As of now, it’s hard to say that Kaka has repaid the 65 million euros Real spent on him in 2009. A number of injuries and the subsequent loss of form has played a great part in forcing the Brazilian to decline; he’s very rarely thought of as one of the very best in the world anymore.

But while the best part of the last two years have been difficult for the player, he did return to Real’s starting XI in a prominent attacking role this season for their trip to Ajax in the Champions League. Ronaldo was the obvious name to steal to headlines due to his hat trick, but Kaka put forward one of the finest displays of any player in a Real shirt this season. The hard work, the selflessness and the desire was all there from the midfielder. The game at the Amsterdam Arena proved to be a reawakening for Kaka and his time at Real.
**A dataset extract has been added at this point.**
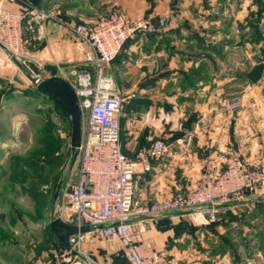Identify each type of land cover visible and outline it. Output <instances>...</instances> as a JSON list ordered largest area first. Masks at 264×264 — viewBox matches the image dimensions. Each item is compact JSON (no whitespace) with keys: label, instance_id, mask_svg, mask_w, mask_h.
Here are the masks:
<instances>
[{"label":"rangeland","instance_id":"1","mask_svg":"<svg viewBox=\"0 0 264 264\" xmlns=\"http://www.w3.org/2000/svg\"><path fill=\"white\" fill-rule=\"evenodd\" d=\"M103 1L10 0L7 5L10 8L14 3L21 8L29 5L45 7L51 16L44 26L51 22L67 28L79 47L74 27L107 12V4ZM73 3L78 10H72ZM83 7H87L85 12ZM110 8L123 11L117 3ZM202 11L204 17L198 16L195 22L186 20L184 23V28L191 34L187 33L183 39L177 36L175 40L166 41L183 47V53H177L176 57L178 61L179 55L183 56V62H177L179 68L175 64L173 67L163 65L166 56L160 58V62L151 60L144 64L146 70L142 76L162 77L177 71L183 77L207 78L203 80L208 82L207 88L196 100L201 108L197 107L198 110H193L191 115L185 114L183 108L180 118L183 124L199 123L205 118L207 122L218 119L230 127L231 134V127L234 129L236 122L246 117L251 120L255 135L261 137L264 129V0H215L210 10ZM84 13L93 19L85 18ZM191 13L192 19L198 14L197 10ZM142 17H151L156 23L163 18L165 23L155 31L139 34L157 33L167 27L165 14L151 16L146 12ZM46 40L32 48L26 63L12 57L0 46V264H56L57 260L59 264H131L128 250L119 239L103 237L99 233L82 239L83 254L80 256H73L68 261L55 257L57 251L63 252L64 249L55 244L50 224L53 217H61L64 221L69 217L66 180L71 173L72 123L50 97L35 92L36 86L27 76L29 73L34 77L48 78V70L43 65L58 60L51 56L50 48V52H43L49 46ZM206 45L215 47L209 49ZM184 60L194 62L188 66ZM72 64L83 66V62ZM131 75L126 71L124 77L127 78L120 77V86L128 97L124 103L125 117H129L132 95L145 85L141 79L128 80ZM242 113L245 116L241 117ZM205 114L207 117L204 118ZM244 125L240 124V129L247 127ZM125 137L122 126V139ZM236 155L244 158L242 154L229 153L227 166ZM29 162L46 166L44 183L38 184L40 180L32 178L31 173L37 168H29ZM61 179L65 182L52 208ZM241 201L247 206L235 207L230 212L220 210L218 220L210 225H200L193 215L183 217V252L186 251L183 264H195L196 251H202L208 257L228 254L220 264H248V260L253 264H264V201L258 202L252 194ZM220 220H227L232 226L235 221L234 228L227 231L237 240L238 247L230 242L226 233L214 238L210 230ZM202 228L209 230L202 234ZM246 239L249 245H245Z\"/></svg>","mask_w":264,"mask_h":264},{"label":"built area","instance_id":"2","mask_svg":"<svg viewBox=\"0 0 264 264\" xmlns=\"http://www.w3.org/2000/svg\"><path fill=\"white\" fill-rule=\"evenodd\" d=\"M9 1L0 0V42L12 57L26 63L33 33L44 26L51 14L45 7L33 5L12 9L7 5ZM164 23L163 18L156 23L151 17H132L111 8L74 27L84 52L83 66L54 63L58 66L57 75L73 86L83 116L81 144L66 180V222L93 227L70 236L77 254L64 249L55 253L57 259L68 261L80 256L82 239L99 233L119 239L128 250L131 264H173L162 251L147 247L136 238L145 232L146 219L141 217L178 216V212L188 211L186 215L195 216L200 225H210L218 220L221 205L241 201L251 194L264 195V158L247 163L236 155L225 169L203 171L195 185L170 198L143 203L136 197L139 168L146 170L151 160L164 158L168 147L159 138L140 147L134 158L126 154L122 117L128 97L117 85L110 66L139 33L155 31ZM99 225L104 227L99 229Z\"/></svg>","mask_w":264,"mask_h":264},{"label":"crops","instance_id":"3","mask_svg":"<svg viewBox=\"0 0 264 264\" xmlns=\"http://www.w3.org/2000/svg\"><path fill=\"white\" fill-rule=\"evenodd\" d=\"M214 1L104 0L102 2L105 5L107 4L108 10L113 3H117L122 7L124 13L132 17H142L146 12L151 16L165 14L168 17V24L164 30L157 33L139 34L135 39L129 41L117 55L115 70L113 69V61L110 66L114 79L120 88V77L121 79L127 78L124 77L126 71L132 74L130 77L128 76V80L141 79V82L146 85L141 88V91L134 92L132 95L131 101H133V104L129 111V117H125V114L122 117L123 132L126 136L123 138V147L126 154L134 158L140 147L149 145L159 138L163 139L168 147L164 158L151 160L148 169L142 170V168H139L136 174V197L143 203L170 198L186 187L195 185L205 170L225 169L229 153L242 154L247 163L261 159L262 154H264V129L261 137L255 135L253 128H251L252 122L246 117L240 118L236 122L237 127L235 126L234 129L233 126L231 127V132L233 131L231 134L228 130L230 127L227 128L218 119L207 122L205 118L207 114L204 116L205 119L199 123L183 124V120H180L183 116V108L186 110L185 114L188 115H191L193 110L196 111L201 108L196 104V100L204 94L203 90L207 88L208 82L203 80L207 78L183 77V74L177 71L162 77L142 76L143 71L146 70L144 64L151 60L160 62V58L167 56L166 61L162 62L163 65L168 64L169 67H173L174 64L177 66V62L179 64L183 62V56L180 57L181 55L178 57L179 60L176 61L177 53H181V51L183 53V47H179V44L173 46L172 43L169 44L166 41L175 40L177 36L183 39L184 35L191 32H187L184 28L185 21L189 20L188 22L193 23L198 16L200 18L204 17L202 10H210ZM12 6L13 9L21 8V5L15 3ZM71 8L76 11V3H73ZM83 8L85 12L87 7ZM196 10L198 14L192 19L189 14L194 13ZM83 16L91 18L90 20L93 19L85 13ZM203 30L201 29L202 32ZM45 38H47L46 41L49 42V46L43 52H47L46 50L50 52L51 49L53 52L50 53L51 56L58 59L55 63L71 65L73 62H83L84 52L76 45L72 34L67 28L51 22L36 28L33 33L32 48H37V46L43 44ZM161 41L162 43H160ZM206 46L209 49L215 47L214 45ZM44 54L47 57L50 56L47 53ZM47 57L45 58L47 59ZM184 61L187 65L194 62L193 60ZM3 62L6 64L4 59ZM195 63L199 64L198 62ZM181 69L183 70V68ZM48 73L50 76L49 71ZM189 106L193 107L190 108ZM243 116L245 114L242 113L241 117ZM240 124H245L247 127L240 129ZM242 133L245 136H241ZM254 196L258 201L260 195L254 194ZM242 206L247 205L243 201L226 203L219 207V212L220 210L230 212L235 210V207ZM184 216L165 215L146 219L144 222L145 232L137 235L136 238L145 246L162 251L173 264H183V256L186 254V251L183 252V240L185 239L183 238ZM227 222V220H220L217 226L214 229L211 228L210 231L215 235L214 238L226 233L230 238V242L238 247L237 240L227 231L229 228H234L236 223L233 220L234 224L232 226ZM221 228H224V231H221ZM206 229L209 230V228H202L200 232L204 234ZM217 240L219 241V239H215L216 242ZM245 245H249L247 239ZM227 255L211 254L208 257L204 252L196 251L195 264H220ZM247 262L253 264L252 260Z\"/></svg>","mask_w":264,"mask_h":264},{"label":"water","instance_id":"4","mask_svg":"<svg viewBox=\"0 0 264 264\" xmlns=\"http://www.w3.org/2000/svg\"><path fill=\"white\" fill-rule=\"evenodd\" d=\"M0 46L3 47L0 42ZM19 66H22L16 61ZM45 69L50 72L48 78L34 77L32 74H27L28 78L35 84L38 92L50 97L53 102L59 107V109L68 117L71 118L72 131H71V161L70 167L74 165L78 155V147L82 140V111L79 106L77 94L73 86L64 78L57 75L58 66L56 64H46ZM65 179H61L57 185L54 193L53 206L57 200ZM259 201H264V195L258 197ZM188 211L178 212L177 215H186ZM140 219H149L148 217H141ZM138 220V219H135ZM130 222V221H128ZM51 230L56 237L59 246L63 249L72 250L73 254H77V251L72 249L70 243V236L78 233H85L93 229L92 226H82L70 224L64 221L61 217H53L51 220ZM104 225H99L98 228H103ZM89 264H97L91 262Z\"/></svg>","mask_w":264,"mask_h":264},{"label":"trees","instance_id":"5","mask_svg":"<svg viewBox=\"0 0 264 264\" xmlns=\"http://www.w3.org/2000/svg\"><path fill=\"white\" fill-rule=\"evenodd\" d=\"M39 7H43V6H39ZM35 92L36 93H39L40 94V92H38V90H37V88L35 89ZM58 107V106H57ZM59 108V107H58ZM61 111V110H60ZM62 112V111H61ZM63 113V112H62ZM64 114V113H63ZM65 115V114H64ZM32 163H35V164H32ZM27 166L29 167V168H37V169H35L32 173H31V176H32V178L33 179H36V180H40L39 181V183L38 184H42V183H44V181L46 180V173H45V167L46 166H44L43 164H40V162H29V164H27ZM34 193V192H33ZM258 202H261V201H259L258 200ZM219 222V221H218ZM50 227H51V225H50ZM51 235H52V238H53V240H54V242H55V244L57 245V247H60L59 246V244H58V242H57V240H56V237L54 236V234H53V232H52V230H51ZM61 248V247H60Z\"/></svg>","mask_w":264,"mask_h":264}]
</instances>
Real Madrid have and continue experience troubles this season. The team are not performing to the same levels as last year and many players have fallen well short of the high standards they set in their title-winning season. No longer should the question be whether Kaka is on the decline as a footballer, but rather it seems to be a very valid point to make that not all the players perfectly compliment one another.

The idea that Real Madrid’s current squad are not ideally suited to one another is an increasingly confusing notion, especially considering the manner in which they stormed to the La Liga title last year and the fact that Luka Modric is their only significant piece of summer transfer business. With the Croatian midfielder coming in to add depth, none of the key players at the Bernabeu were forced to leave: there are no obvious gaps in this Real Madrid team.

But it appears clear that Kaka is a perfect partner in the midfield for another struggling player this season—Mesut Ozil. The German’s lack of form can be attributed to the same problems Kaka has faced, in that very little around him seems to work to his greatest strengths. The names regularly on show at the Bernabeu might be some of the leading names in Europe, but Ozil’s technical ability arguably surpasses even that of Ronaldo. Kaka, on the other hand, has displayed many times over the years that he’s a match for Ozil’s outstanding set of skills.

It’s a huge disappointment that Kaka has reached 30 and has not made a lasting impact since moving to Spain. He should have been a player to take up a significant role in Real Madrid’s charge for Champions league glory, but the notable lack of rotation from Jose Mourinho last season left the team exhausted and out of ideas once the business end of the season rolled around.

This season, however, has given us an indication that there is plenty left in the tank of the Brazilian. Where recently it was thought the player would retire from the game in Europe and see out the remainder of his playing days in America or Brazil, there’s now a very good case to make that Kaka could be one of the candidates to help turn Real’s season around.

If Mourinho can come to terms with welcoming the Brazilian back into the starting XI on a regular basis and help to raise his game, we may finally see the best of the former World Player of the Year again. The performance at Ajax was no fluke. The dip in form, however, was simply just that—a prolonged dip.